LONDON Unity Semiconductor Corp., founded in 2002 by former Micron executive Darrell Rinerson, is a fabless chip company in the middle of a six-year R&D trek to bring a dense, fast nonvolatile memory to market. At the half-way point Rinerson is pleased with progress.
Rinerson’s chosen field of R&D is a two-terminal device known generically as Resistive RAM (RRAM), although as he pointed out in an interview with EE Times there are almost as many variants on the theme as there are companies pursuing this form of universal memory. And patent application record shows that RRAM has started to attract intense scrutiny from the likes of Samsung Electronics Co. Ltd., Sharp Corp. and Sony Corp. (see April 24 story).
“We [Unity] are at the stage of doing 64-kbit arrays. The next stage is multi-megabit arrays before coming out with gigabit commercial devices. We’re looking at two-and-a-half to three years before we launch a product. We’re being funded by patient, deep-pocketed investors,” said Rinerson
Rinerson, previously vice president of the Flash Memory Product Group at Micron Technology Inc. (Boise, Idaho) said Unity (Sunnyvale, Calif.) has received $16 million so far from August Capital, Morgenthaler and LightSpeed Ventures. The company has 26 employees.
RRAM development is generally based on using an electrical pulse to change the resistance across a thin film of either a simple binary metal oxide or a more complex perovskite oxide. It is the focus for several device manufacturers and some startups because it promises high density, low cost and low power consumption, along with non-volatility.

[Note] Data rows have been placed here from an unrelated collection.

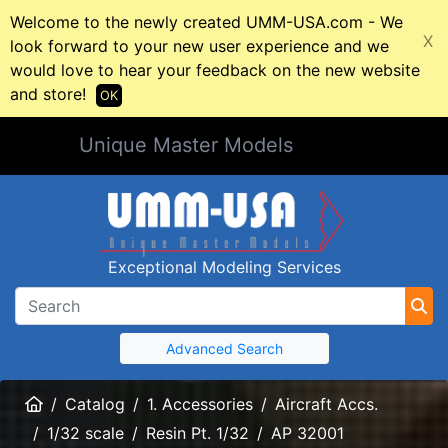
Welcome to the newly created UMM-USA.com - We
X
look forward to your new user experience and we
would love to hear your feedback on the new website
and store!
OK
Unique Master Models
Exceptional Modeling Services
Advanced Search
Home
Catalog
1. Accessories
Aircraft Accs.
1/32 scale
Resin Pt. 1/32
AP 32001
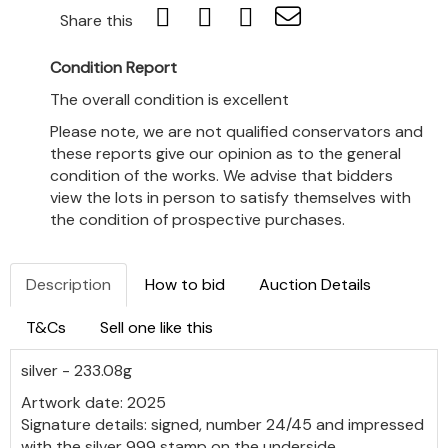
Share this
Condition Report
The overall condition is excellent
Please note, we are not qualified conservators and
these reports give our opinion as to the general
condition of the works. We advise that bidders
view the lots in person to satisfy themselves with
the condition of prospective purchases.
Description
How to bid
Auction Details
T&Cs
Sell one like this
silver - 233.08g
Artwork date: 2025
Signature details: signed, number 24/45 and impressed
with the silver 999 stamp on the underside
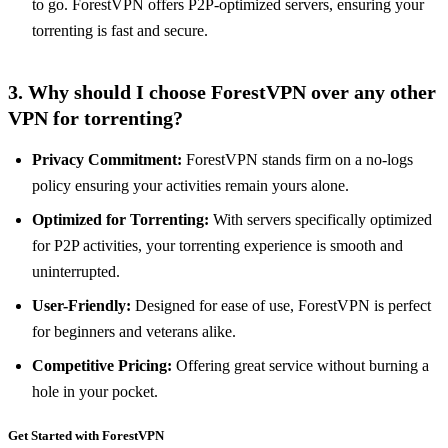
to go. ForestVPN offers P2P-optimized servers, ensuring your
torrenting is fast and secure.
3. Why should I choose ForestVPN over any other
VPN for torrenting?
Privacy Commitment:
ForestVPN stands firm on a no-logs
policy ensuring your activities remain yours alone.
Optimized for Torrenting:
With servers specifically optimized
for P2P activities, your torrenting experience is smooth and
uninterrupted.
User-Friendly:
Designed for ease of use, ForestVPN is perfect
for beginners and veterans alike.
Competitive Pricing:
Offering great service without burning a
hole in your pocket.
Get Started with ForestVPN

It has the classic profile of the much-sought-after universal memory that could combine the speed of SRAM with density of DRAM and the nonvolatility of Flash memory. But there is risk because the basic physical mechanisms do not yet seem to be completely understood.
“It’s not surprising that it’s confusing because in some films multiple switching mechanisms are going on at the time,” said Rinerson. “But it is remarkably easy to get something to switch,” he added.
Rinerson said that the basic phenomenon had been known for thirty of forty years but because of gaps in the understanding it had been left unexploited. More recent work at the University of Houston and at IBM’s Zurich Labs in Switzerland had re-ignited interest among scientists and research engineers, said Rinerson.